The task — Please transcribe every record below exactly, leaving out the pictures.

[Task material]

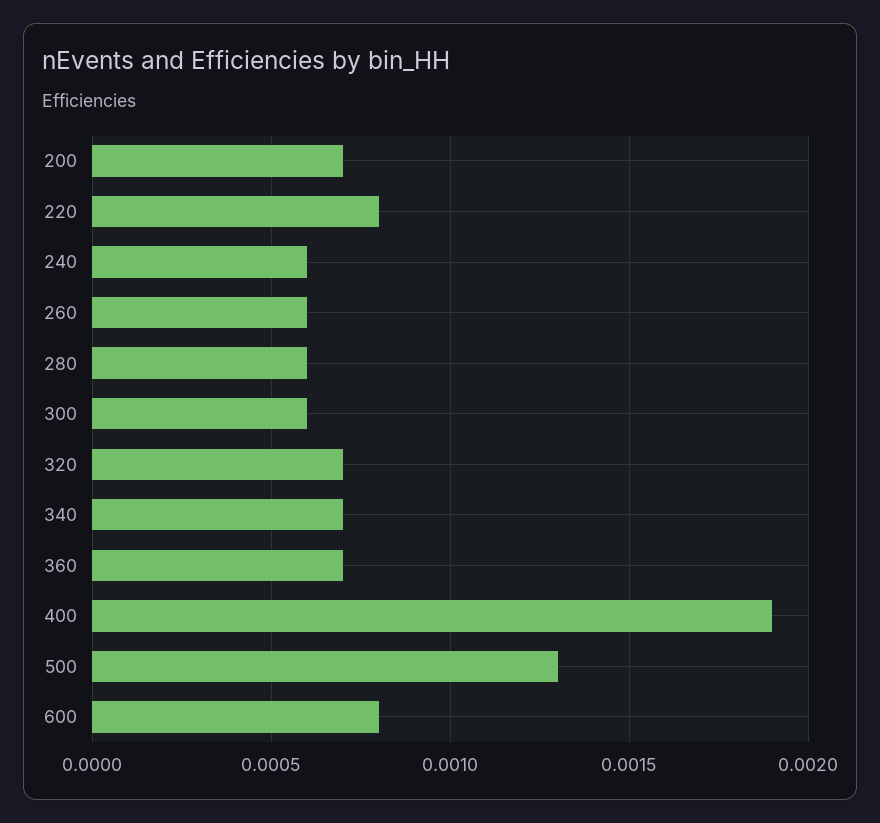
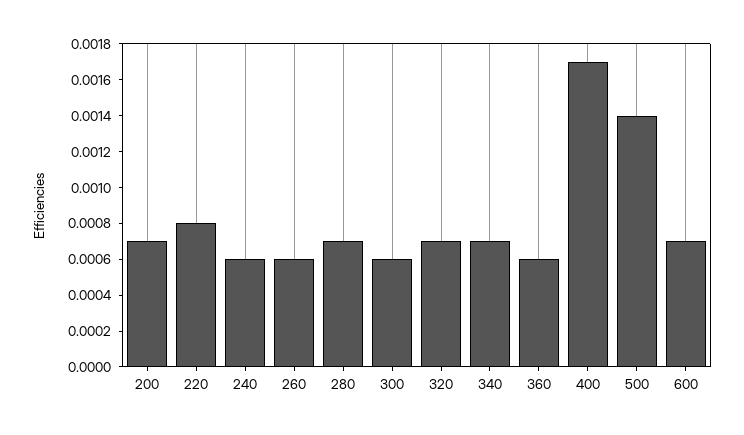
  {
    "200": 0.0007,
    "220": 0.0008,
    "240": 0.0006,
    "260": 0.0006,
-   "280": 0.0006,
+   "280": 0.0007,
    "300": 0.0006,
    "320": 0.0007,
    "340": 0.0007,
-   "360": 0.0007,
+   "360": 0.0006,
-   "400": 0.0019,
+   "400": 0.0017,
-   "500": 0.0013,
+   "500": 0.0014,
-   "600": 0.0008
+   "600": 0.0007
  }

[/Task material]

Problem solution —
  {
    "200": 0.0007,
    "220": 0.0008,
    "240": 0.0006,
    "260": 0.0006,
-   "280": 0.0006,
+   "280": 0.0007,
    "300": 0.0006,
    "320": 0.0007,
    "340": 0.0007,
-   "360": 0.0007,
+   "360": 0.0006,
-   "400": 0.0019,
+   "400": 0.0017,
-   "500": 0.0013,
+   "500": 0.0014,
-   "600": 0.0008
+   "600": 0.0007
  }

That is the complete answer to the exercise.